Anyway, I’m curious what kind of data the op is trying to process.

ramraj07 · on March 16, 2021

I am trying to load and serve the Microsoft academic graph to produce author profile pages for all academic authors! Microsoft and google already do this but IMO they leave a lot to be desired.

But this means there are a hundred million entities, publishing 3x number of papers and a bunch of metadata associated. On redshift I can get all of this loaded in minutes and takes like 100G but Postgres loads are pathetic comparatively.

And I have no intention of spending more than 30 bucks a month! So hard problem for sure! Suggestions welcome!

shrubble · on March 16, 2021

There are settings in Postgres that allow for bulk loading.

By default you get a commit after each INSERT which slows things down by a lot.

ramraj07 · on March 16, 2021

How many rows are we talking about? In the end once I started using dblink to load via redshift after some preprocessing the loads were reasonable, and indexing too. But I’m looking at full data refreshes every two weeks and a tight budget (30 bucks a month) so am constrained on solutions. Suggestions welcome!

legg0myegg0 · on March 16, 2021

Try DuckDB! I've been getting 20x SQLite performance on one thread, and it usually scales linearly with threads!

Silhouette · on March 16, 2021

Maybe I'm misunderstanding, but this seems very strange. Are you suggesting that Postgres can't handle a 150GB database with acceptable performance?

ramraj07 · on March 16, 2021

I’m trying to run a Postgres instance on a basic vps instance with a single vcpu and 8gb of ram! And I’ll need to erase and reload all 150 GB every two weeks..

arnaudsm · on March 16, 2021

Had a similar problem recently. Ended up creating a custom system using a file-based index (append to files named by the first 5 char of the SHA1 of the key) Took 10 hours to parse my Terabyte. Uploaded it to Azure Blob storage, now I can query my 10B rows in 50ms for ~10^-7$. It's hard to evolve, but 10x faster and cheaper than other solutions.

ramraj07 · on March 16, 2021

My original plan was to do a similar S3 idea, but I forgot about it’s charge per 1000 gets and puts and had a 700 dollar bill I had to bargain with them to waive! Does azures model not have that expense?

arnaudsm · on March 16, 2021

I recall Azure was much cheaper and 30ms faster on average.

unchar1 · on March 16, 2021

Curious if you tried this on an EC2 instance in AWS? The IOPS for EBS volume are notoriously low, and possibly why a lot of self-hosted DB instances feel very slow vs similarly priced AWS services. Personal anecdote, but moving to a a dedicated server from EC2 increased the max throughput by a factor of 80 for us.

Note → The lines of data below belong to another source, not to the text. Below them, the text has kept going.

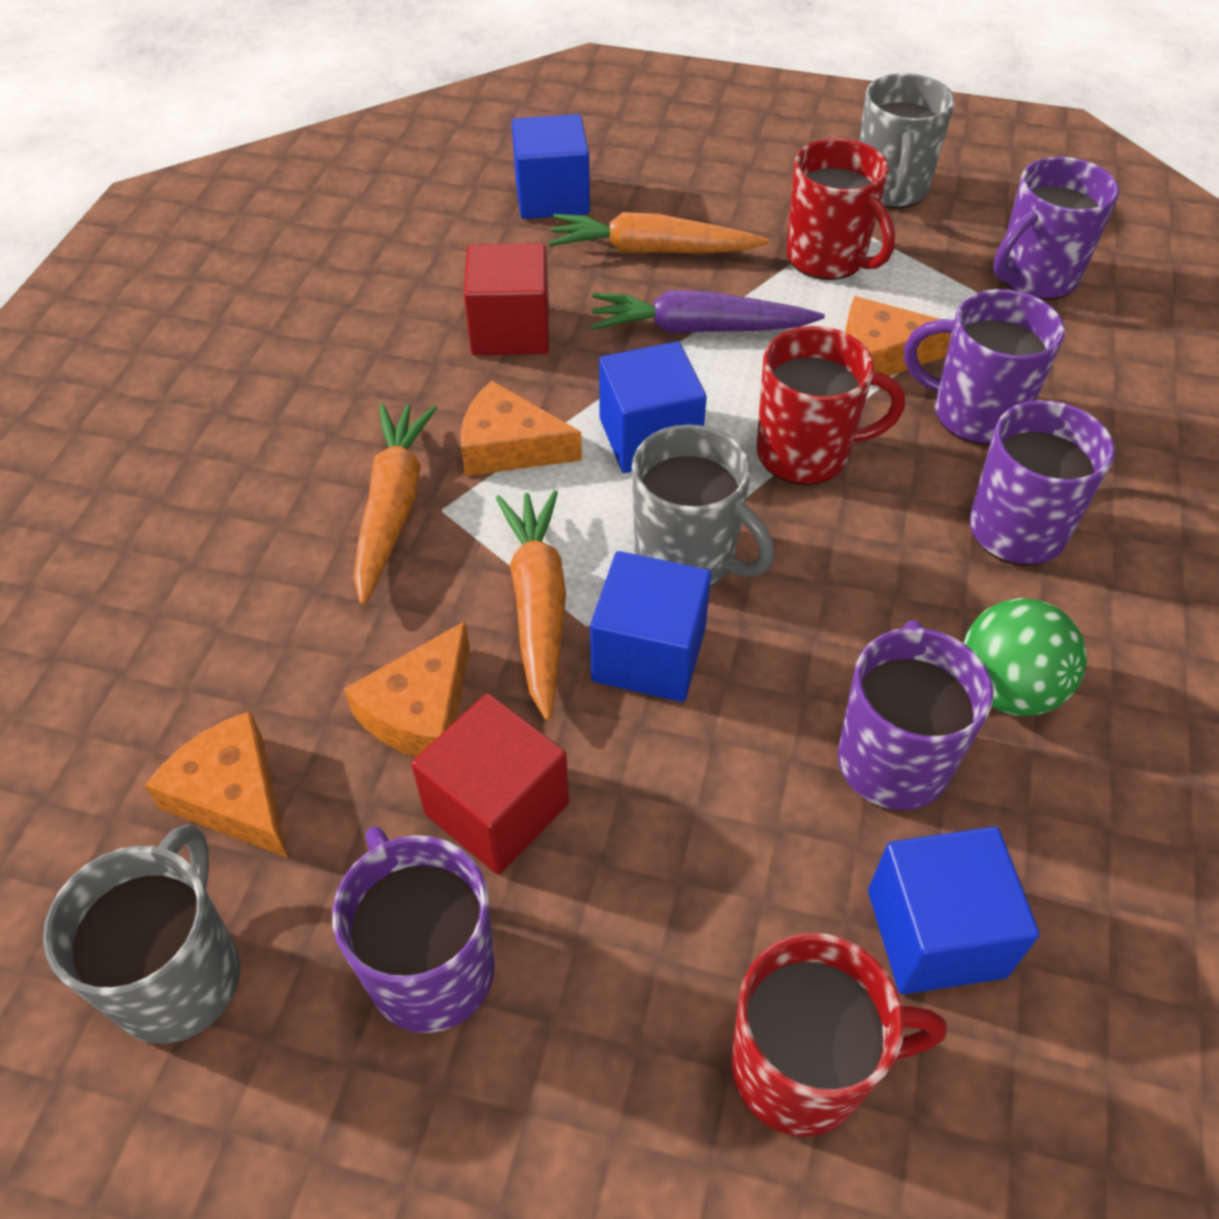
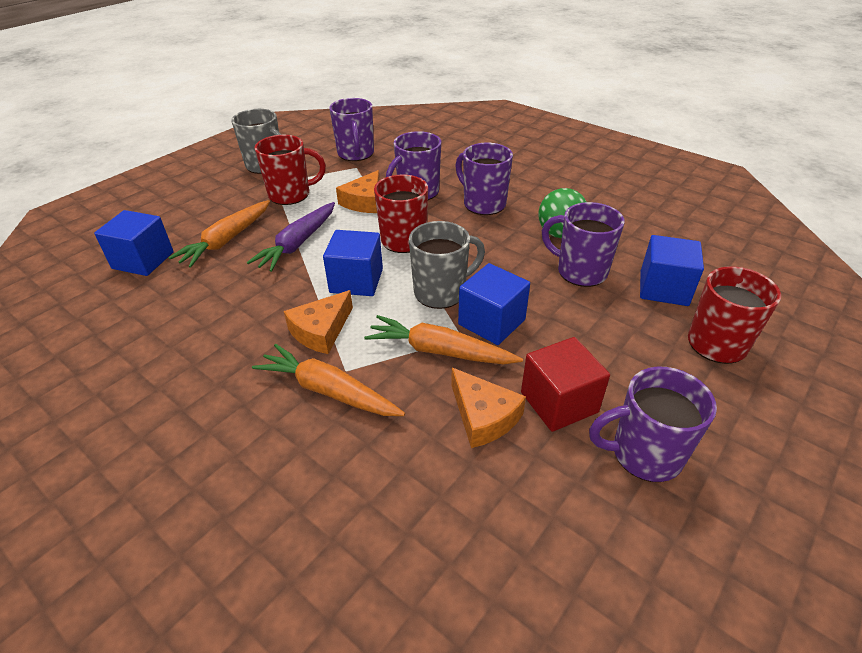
camera: 65 degrees left, 10 degrees down
(180, 976) = (624, 580): grey mug -> none
(233, 796) = (504, 523): orange cheese -> none
(510, 330) = (232, 305): red cube -> none

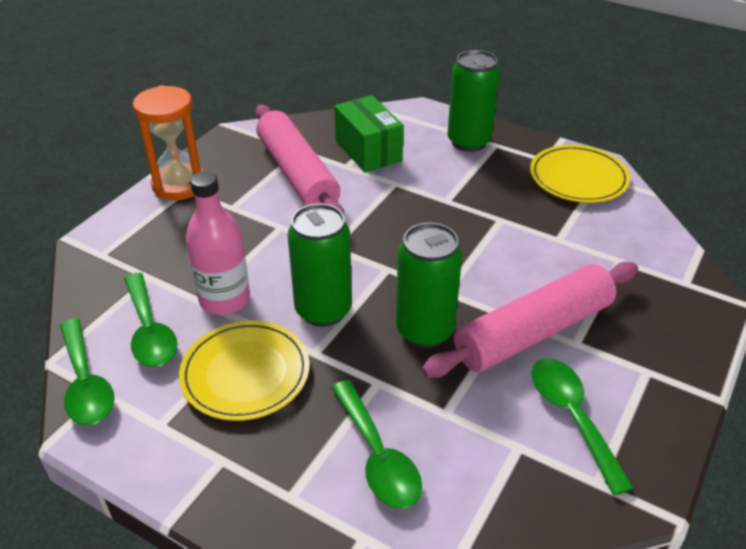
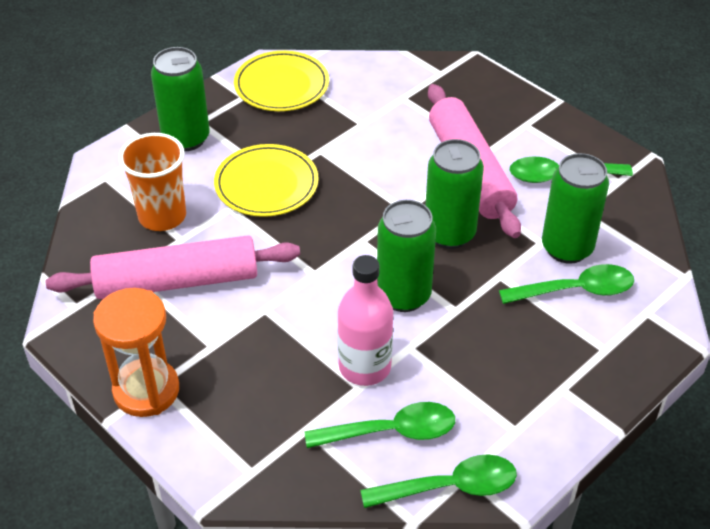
camera: 75 degrees left, 5 degrees up
(245, 373) = (468, 362): yellow plate -> yellow plate (266, 184)
(368, 151) = (162, 216): green box -> orange cup
(445, 439) = (567, 248): none -> green can

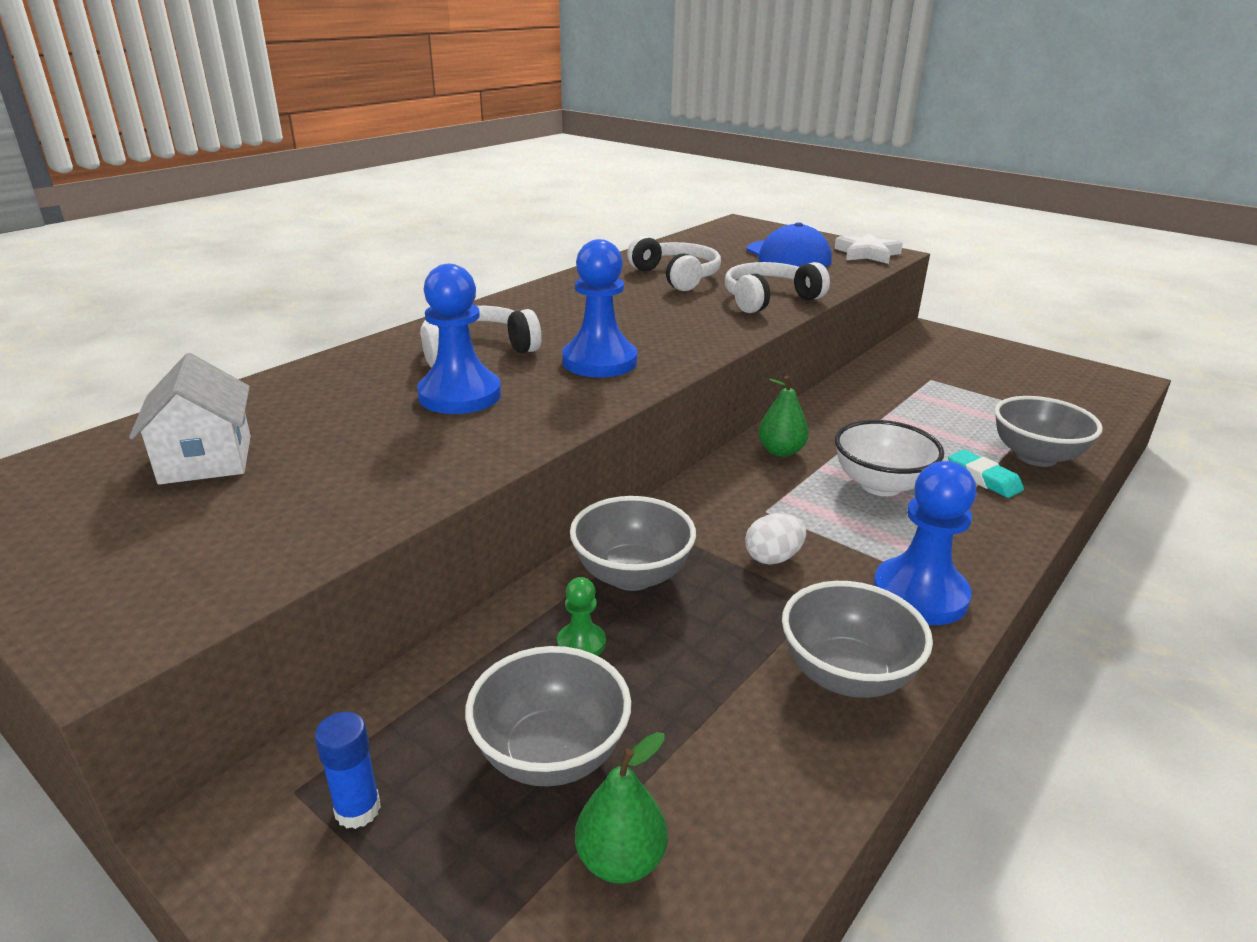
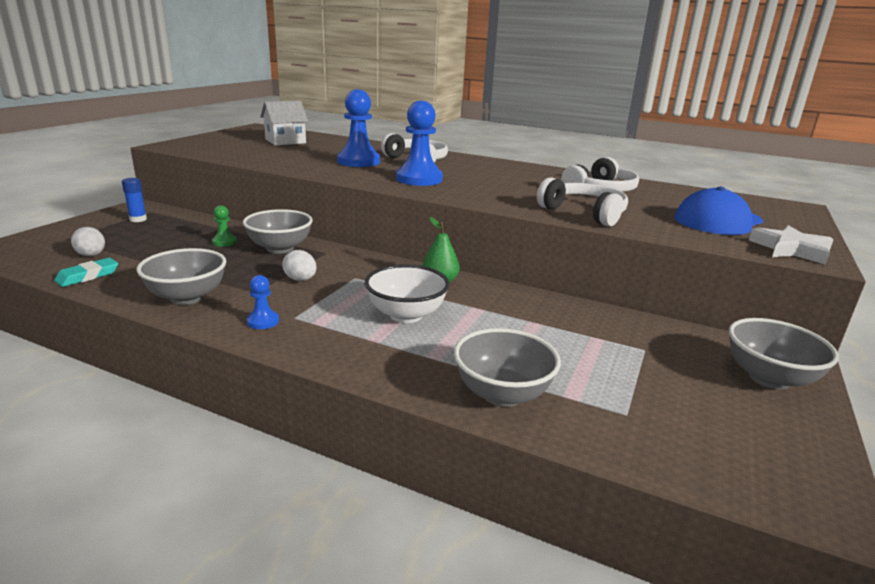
camera: 75 degrees right, 5 degrees down
(551, 754) = (153, 242): grey bowl -> grey bowl (769, 378)
(621, 860) = (91, 255): green pear -> white egg
(920, 594) = (263, 321): blue pawn -> blue pawn, size x0.49
(983, 478) = (439, 360): turquoise eraser -> turquoise eraser (88, 276)

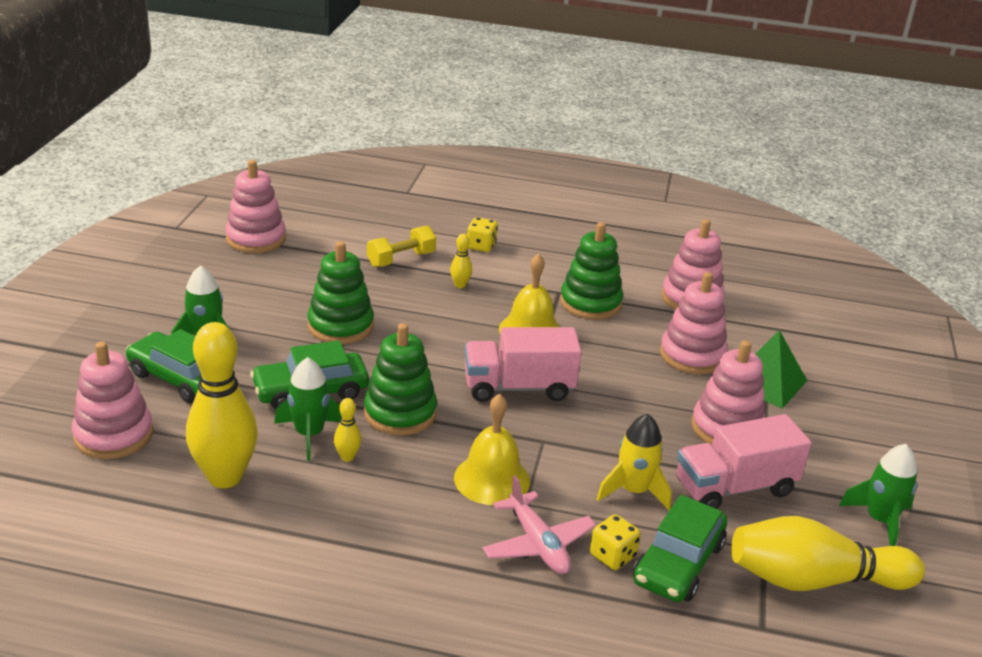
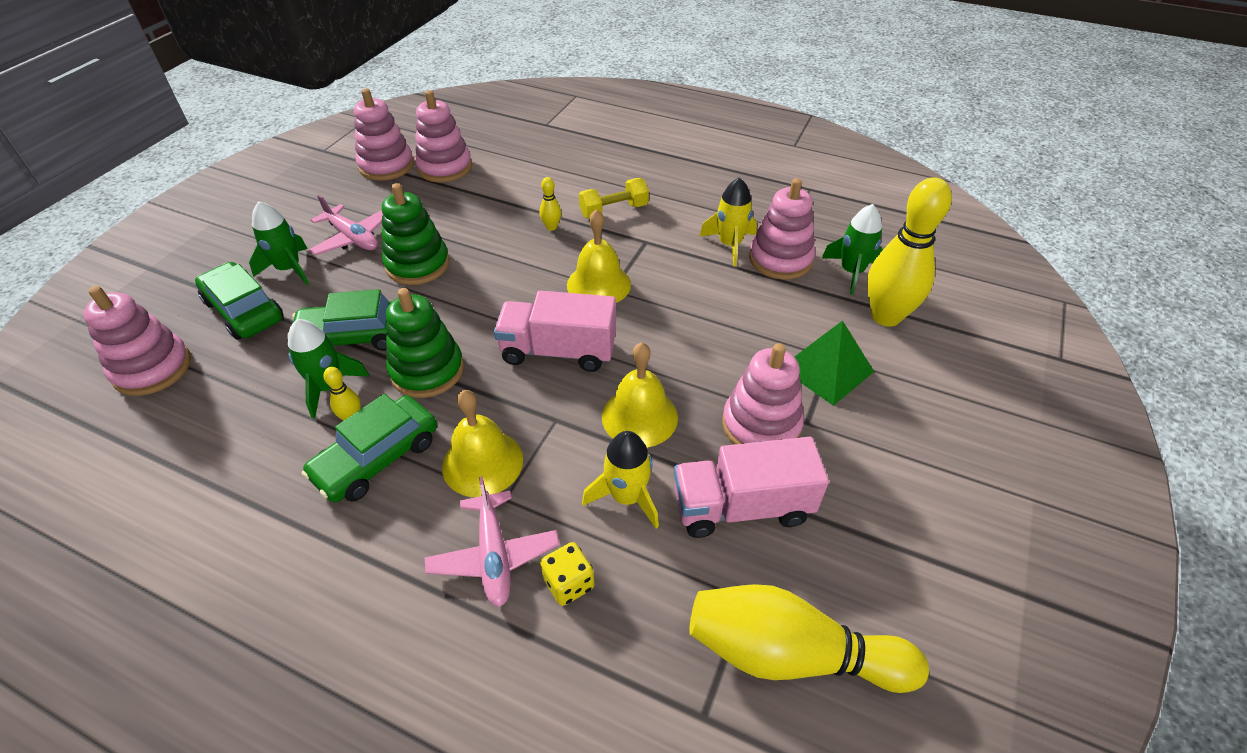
camera: 15 degrees right, 15 degrees up
(225, 477) = (226, 429): yellow bowling pin -> yellow bowling pin (886, 316)
(258, 307) = (353, 238): none -> pink plane
(401, 259) = (508, 195): yellow dumbbell -> yellow dumbbell (614, 211)
(481, 246) = (590, 185): yellow dice -> none
(590, 303) = (673, 257): green stacking toy -> none
(618, 431) = (639, 417): none -> yellow bell
(639, 290) = (729, 245): none -> yellow rocket
(678, 563) = (639, 604): green car -> green car (377, 458)
(692, 355) = (756, 328): pink stacking toy -> pink stacking toy (444, 167)
(880, 521) = (900, 576): green rocket -> green rocket (851, 272)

trashtester · on March 16, 2021

Did you try to compare that to EC2 instances with ephemeral nvme drives? I'm seeing hdfs throughput of up to several GB/node using such instances.

karmakaze · on March 16, 2021

You can use locally attached SSD instances. Then you're responsible for its reliability so not getting all the 'cloud' benefits. Used them for provisioning own CI cluster with raid-0 btrfs running PostgreSQL. Only backed up the provisioning and CI scripts.

ramraj07 · on March 16, 2021

Got burned there for sure! Speed is one thing but the cost is outrageous for io heavy apps! Anyways I moved to lightsail which doesn’t have io costs paradoxically so while io is slow at least the cost is predictable!

im3w1l · on March 16, 2021

A couple of 64gb ram sticks and you can fit your data in ram.

movedx · on March 16, 2021

It's all about the right tool for the job('s scale.)

StreamBright · on March 16, 2021

You can skip Hadoop and go from SQLite to something like S3 + Presto that scales to extremely high volumes with low latency and better than linear financial scaling.

bartimus · on March 16, 2021

Does hundreds of gigs introduce a general performance hit or could it still be further optimized using some smart indexing strategy?

z3t4 · on March 16, 2021

Everything is fast if it fits in memory and caches.

yarcob · on March 16, 2021

Unless it's accidentally quadratic. Then all the RAM in the world isn't going to help you.

Silhouette · on March 16, 2021

And in 2021, almost everything* does.

*Obviously not really. But very very many things do, even doing useful jobs in production, as long as you have high enough specs.